Another HDL-replacement product based on apoA-I, which is being developed Roche, is trimeric apoA-I [79]. As its name implies, trimeric apoA-I has three copies of apoA-I per complex and is produced in E. coli. This is achieved by attaching the trimerization domain of the human tetranectin sequence to the amino terminal end of apoA-I, which allows the modified apoA-I to trimerize. The rationale behind the design of this protein is that this will increase the size of the complex and reduce its clearance by renal filtration [80,81]. ApoA-I is only 28 kDa in size and is below the limit for glomerular filtration. When bound to HDL, however, apoA-I is not filtered but when HDL undergoes remodeling by the various lipoprotein modifying enzmes, apoA-I can dissociate from HDL and be removed by the kidney. In cell-culture studies, trimeric apoA-I has been demonstrated to promote lipid efflux by the ABCA1 transporter, and in fact, it may be superior to wild-type apoA-I. The administration of trimeric apoA-I, reconstituted with phospholipid, to cholesterol-fed LDLR K/O mice did not change total lesion area but did reduce the severity of the lesions, as determined by histologic analysis. Treatment with trimeric apoA-I also did not have a significant effect on plasma lipids. No clinical trials of trimeric apoA-I have been reported to date.

+ + + + +

The problem -
Using the passage on trimeric apoA-I, answer these:
1. How many copies of apoA-I does each trimeric apoA-I complex contain?
2. What size is apoA-I, in kDa?
3. In cholesterol-fed LDLR K/O mice, what effect did trimeric apoA-I reconstituted with phospholipid have on total lesion area and on lesion severity?

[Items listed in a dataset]
+ + + + +

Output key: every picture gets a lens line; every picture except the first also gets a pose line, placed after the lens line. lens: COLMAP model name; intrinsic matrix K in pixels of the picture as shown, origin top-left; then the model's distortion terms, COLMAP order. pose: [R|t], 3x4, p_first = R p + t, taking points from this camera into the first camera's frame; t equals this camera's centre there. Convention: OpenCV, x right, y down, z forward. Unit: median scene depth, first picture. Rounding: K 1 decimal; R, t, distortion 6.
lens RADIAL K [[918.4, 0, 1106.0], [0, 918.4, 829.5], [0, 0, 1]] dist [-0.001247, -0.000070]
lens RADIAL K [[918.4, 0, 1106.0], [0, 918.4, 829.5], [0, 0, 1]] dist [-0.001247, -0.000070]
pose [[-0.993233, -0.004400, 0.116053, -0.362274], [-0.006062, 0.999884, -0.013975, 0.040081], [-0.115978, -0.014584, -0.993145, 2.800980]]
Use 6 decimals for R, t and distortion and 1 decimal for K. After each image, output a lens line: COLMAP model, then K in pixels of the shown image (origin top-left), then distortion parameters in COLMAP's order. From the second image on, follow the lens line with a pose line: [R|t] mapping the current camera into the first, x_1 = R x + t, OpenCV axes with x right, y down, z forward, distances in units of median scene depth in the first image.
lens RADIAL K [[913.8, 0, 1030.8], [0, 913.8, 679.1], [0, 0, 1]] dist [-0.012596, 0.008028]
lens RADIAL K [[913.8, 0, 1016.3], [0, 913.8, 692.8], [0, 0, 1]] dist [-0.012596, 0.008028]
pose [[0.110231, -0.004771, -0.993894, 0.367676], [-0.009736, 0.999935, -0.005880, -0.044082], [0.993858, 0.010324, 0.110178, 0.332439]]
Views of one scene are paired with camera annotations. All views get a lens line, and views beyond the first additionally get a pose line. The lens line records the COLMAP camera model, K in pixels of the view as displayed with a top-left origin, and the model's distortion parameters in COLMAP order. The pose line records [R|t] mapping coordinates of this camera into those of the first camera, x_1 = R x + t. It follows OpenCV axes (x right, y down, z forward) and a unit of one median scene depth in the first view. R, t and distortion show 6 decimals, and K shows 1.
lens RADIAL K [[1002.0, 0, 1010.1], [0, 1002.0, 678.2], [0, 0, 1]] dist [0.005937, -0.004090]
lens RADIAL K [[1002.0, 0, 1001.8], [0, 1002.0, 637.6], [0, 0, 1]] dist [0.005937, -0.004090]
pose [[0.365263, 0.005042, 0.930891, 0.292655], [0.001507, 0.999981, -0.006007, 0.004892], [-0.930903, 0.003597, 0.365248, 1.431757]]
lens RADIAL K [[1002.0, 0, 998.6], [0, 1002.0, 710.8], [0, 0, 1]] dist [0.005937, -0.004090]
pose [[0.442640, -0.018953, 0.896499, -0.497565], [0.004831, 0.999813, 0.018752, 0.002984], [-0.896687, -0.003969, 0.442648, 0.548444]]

+ + + + +

Output of the exercise -
1. Three.
2. 28 kDa.
3. It did not change total lesion area but reduced lesion severity, as determined by histologic analysis.